二日の「あすを読む」という番組の中で、影山日出夫という解説委員が道州制の礼賛を行った。
地方自治」をなしとげるためには、道州制が必要不可欠なんだと。
道州制」ってのは、一個一個の県ではなく「東北」や「中部」というように、行政単位をブロック化して捉えることを言う。
国は「軍事」と「外交」だけ行って、それ以外の「教育」やら「福祉」は地方が自分でやるべきだという言うのである。
要するに、「小さな政府」ですな。
そうすれば、地方が独自に街づくりを行えるし、財政赤字も解消する、っていうんだが…。
 
そもそも「州」って何?
中部とか東北なんていったって、そんなもの便宜上の分類に過ぎないでしょ。
それを恰も、実態をもった文化圏であるかのように見なすのは実に不思議。
秋田と青森がくっついたからといって、一体何のメリットがあるというのだろう?
だいいち、福祉や教育を国から切り離して地方が独自に行うことに、いったいどれほどの意味があるのだ?
「独自の教育行政」?
「独自の福祉事業」?
なにそれ?
そんなものまで、なんで「個性化」しなくちゃいけないのよ?
 
まあ、そんなことは政府にとって大した問題ではないのだろう。
彼らにとって興味のあるのは、「小さな政府」――これだけだ。
「小さな政府」さえ達成すれば、財政赤字も効率的な行政も、総ていっぺんに成し遂げることが出来るっていうんだから、何ともお気楽なものである。
そうすれば、アメリカみたいに効率的で合理的な行政府が出来上がる…
って、そんなわけねーじゃん!
 
だいいち、今のアメリカってブッシュの失政のおかげで財政赤字は膨らむばかり。
それでいながら、イラクで戦争起こしたり、教育予算を減らして学校をスラムにしてるのだ。
こんなのが、望ましい社会なわけ?
それもこれも、連中の政策が「小さな政府」だからだよ!
そもそも、政府の「小さい」っていうのは、ただその守備範囲が「大きな政府」と比べて小さいってだけのことである。そこには「効率性」も関係なければ、「無駄づかいを減らす」という意味も無い。単なる、間口の狭さがあるだけだ。
これを家庭でたとえるなら、夫の給料が減ったので、奥さんは夕食のメニューの品数を減らすことにした。「まず、サラダを減らして、味噌汁を減らして…」
それで最後に残したのが、なぜかステーキ!
しかもごく厚。
それ以外の食事から栄養をとれないから、ステーキの厚さだけは日に日にものスゴイことになっていく…

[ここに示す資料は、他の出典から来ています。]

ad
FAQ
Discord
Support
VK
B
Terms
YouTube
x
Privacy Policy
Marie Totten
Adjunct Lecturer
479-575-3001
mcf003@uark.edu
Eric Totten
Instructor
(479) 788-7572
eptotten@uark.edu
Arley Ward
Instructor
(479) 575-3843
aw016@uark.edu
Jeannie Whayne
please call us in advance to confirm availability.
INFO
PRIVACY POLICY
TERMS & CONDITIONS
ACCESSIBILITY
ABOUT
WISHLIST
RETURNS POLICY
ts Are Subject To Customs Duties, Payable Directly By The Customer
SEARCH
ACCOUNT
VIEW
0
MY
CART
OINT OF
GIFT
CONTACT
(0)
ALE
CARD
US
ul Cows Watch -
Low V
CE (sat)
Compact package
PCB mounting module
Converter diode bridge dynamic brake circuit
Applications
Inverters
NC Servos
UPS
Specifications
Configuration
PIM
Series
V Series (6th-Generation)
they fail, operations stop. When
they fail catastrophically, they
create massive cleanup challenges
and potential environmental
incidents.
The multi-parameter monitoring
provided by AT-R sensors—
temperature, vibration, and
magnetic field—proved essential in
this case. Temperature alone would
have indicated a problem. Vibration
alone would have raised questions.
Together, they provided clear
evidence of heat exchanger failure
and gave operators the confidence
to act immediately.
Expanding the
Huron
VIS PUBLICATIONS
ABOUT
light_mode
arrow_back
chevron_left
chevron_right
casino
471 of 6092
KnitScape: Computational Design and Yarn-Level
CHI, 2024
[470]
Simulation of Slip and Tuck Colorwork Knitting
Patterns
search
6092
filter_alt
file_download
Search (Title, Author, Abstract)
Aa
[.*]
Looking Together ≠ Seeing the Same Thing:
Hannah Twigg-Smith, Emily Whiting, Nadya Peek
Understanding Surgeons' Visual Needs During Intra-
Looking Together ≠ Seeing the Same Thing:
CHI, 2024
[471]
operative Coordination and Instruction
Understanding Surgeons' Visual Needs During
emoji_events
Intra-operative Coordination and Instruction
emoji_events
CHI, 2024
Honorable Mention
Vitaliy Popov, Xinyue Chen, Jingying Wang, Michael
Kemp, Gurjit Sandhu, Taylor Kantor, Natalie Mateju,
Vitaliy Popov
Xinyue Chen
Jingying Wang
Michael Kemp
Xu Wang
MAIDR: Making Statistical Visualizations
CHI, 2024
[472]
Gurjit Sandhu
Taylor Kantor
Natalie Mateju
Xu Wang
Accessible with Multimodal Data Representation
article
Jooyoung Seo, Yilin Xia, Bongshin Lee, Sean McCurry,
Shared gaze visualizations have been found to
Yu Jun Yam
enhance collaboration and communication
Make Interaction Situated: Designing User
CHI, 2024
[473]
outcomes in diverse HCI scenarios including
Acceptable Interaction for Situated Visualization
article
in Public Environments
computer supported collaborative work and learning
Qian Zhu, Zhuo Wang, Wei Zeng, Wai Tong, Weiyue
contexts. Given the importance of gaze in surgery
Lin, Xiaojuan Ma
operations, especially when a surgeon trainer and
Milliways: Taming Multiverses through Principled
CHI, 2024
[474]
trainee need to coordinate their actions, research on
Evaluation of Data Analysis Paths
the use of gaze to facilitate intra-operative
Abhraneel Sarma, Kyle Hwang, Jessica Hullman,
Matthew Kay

ってのが、現在のアメリカが行っていることだし、これからの日本が進む道だ。
 
そんなのがどうして望ましいことなわけ?
最近の牛肉の輸入問題でアメリカ政府がとった態度がはっきりと「小さな政府」というものの実態を表している。
 
狂牛病で消費者が病気になるかも…だって? そんなこと俺たちの知ったことか!?」
 
国は、軍事と外交以外について、何の責任も負うつもりがない。
ただ、それだけのことです。
 
関岡英之「拒否できない日本 アメリカの日本改造が進んでいる」(文春新書)
突っ込みは足りないけど、日本のアメリカ化を考えるには大変参考になるいい本です。